━━━━━ Selected excerpt

# Advice about franchised employement and immigration



## jazzelle (Jan 6, 2009)

Hi there,

I qualified in March 09 as a riding instructor for a US based company called Parelli. I pay them a yearly license fee to be one of their Licensed Professionals and to use their logos, equipment and training materials and Parelli do my advertising for me, but I run my business as my own and don't have to give any of my profits to the company. 

I currently work in the UK. 

I am very interested in moving out to Canada to continue my business out there. I would be able to find work fairly easily as I would be advertised via the Parelli website and would get customers referred to me- looking at the area around Langley as its a particularly horsey area.

How would I go about making my visa application? Would I be a skilled worker? Self employed? Could I get Parelli to write me some kind of job offer for Canada?

Oh, additional stuff...I'm 31yrs, have a BSc in Environmental Science, 7yrs as a Parelli student prior to becoming an instructor, I'm currently dating a Canadian guy, but I don't want to rely on him as a way of getting into the country! 

I would very much appreciate your advice. Have asked Q's on here before and always had a good response.

Thanks!


----------



## Auld Yin (Mar 10, 2009)

jazzelle said:


> Hi there,
> 
> I qualified in March 09 as a riding instructor for a US based company called Parelli. I pay them a yearly license fee to be one of their Licensed Professionals and to use their logos, equipment and training materials and Parelli do my advertising for me, but I run my business as my own and don't have to give any of my profits to the company.
> 
> ...


I'm afraid your riding instructor occupation would not get you access to Canada, unless you can obtain pre-arranged employment. Have you turned your degree into a job since obtaining it? If using it, what type of occupation would you seek?
Immigrating to Canada is not easy. If you want to be self-employed then you should look at the requirements in Immigrating to Canada: Entrepreneurs and investors
From what you've written it seems to me that your boyfriend could be your easiest method but even there, you will require to have been in a minimum one-year common-law relationship


----------

━━━━━━━━━━
━━━━━ Dataset records

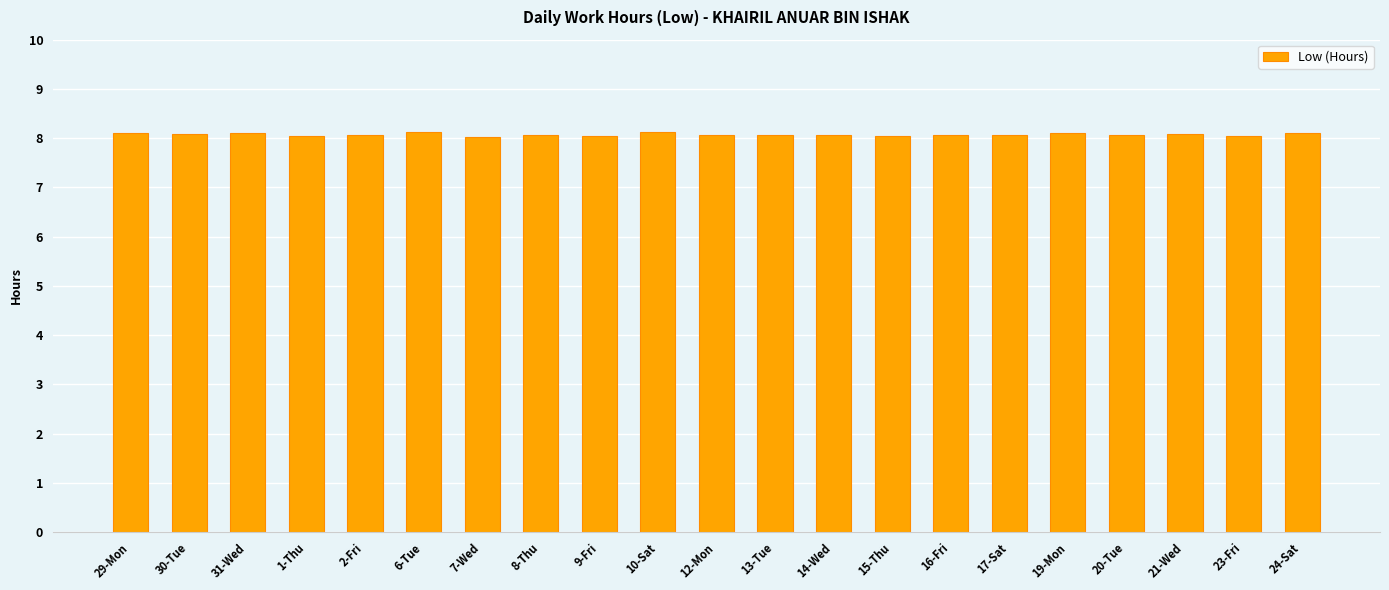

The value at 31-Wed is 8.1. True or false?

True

━━━━━━━━━━
━━━━━ Dataset records

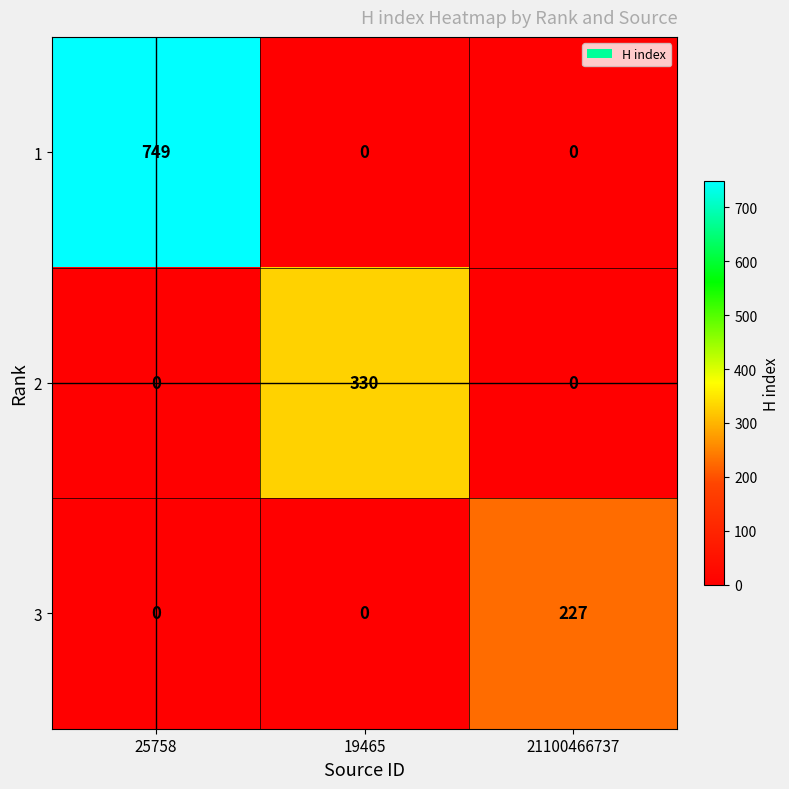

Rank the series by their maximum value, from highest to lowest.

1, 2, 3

━━━━━━━━━━

* Job item
Please copy the forum thread from "# Advice about" to "particularly horsey area.", changing "riding instructor" to "horsemanship coach" everywhere it appears.

* Output for this task
# Advice about franchised employement and immigration



## jazzelle (Jan 6, 2009)

Hi there,

I qualified in March 09 as a horsemanship coach for a US based company called Parelli. I pay them a yearly license fee to be one of their Licensed Professionals and to use their logos, equipment and training materials and Parelli do my advertising for me, but I run my business as my own and don't have to give any of my profits to the company. 

I currently work in the UK. 

I am very interested in moving out to Canada to continue my business out there. I would be able to find work fairly easily as I would be advertised via the Parelli website and would get customers referred to me- looking at the area around Langley as its a particularly horsey area.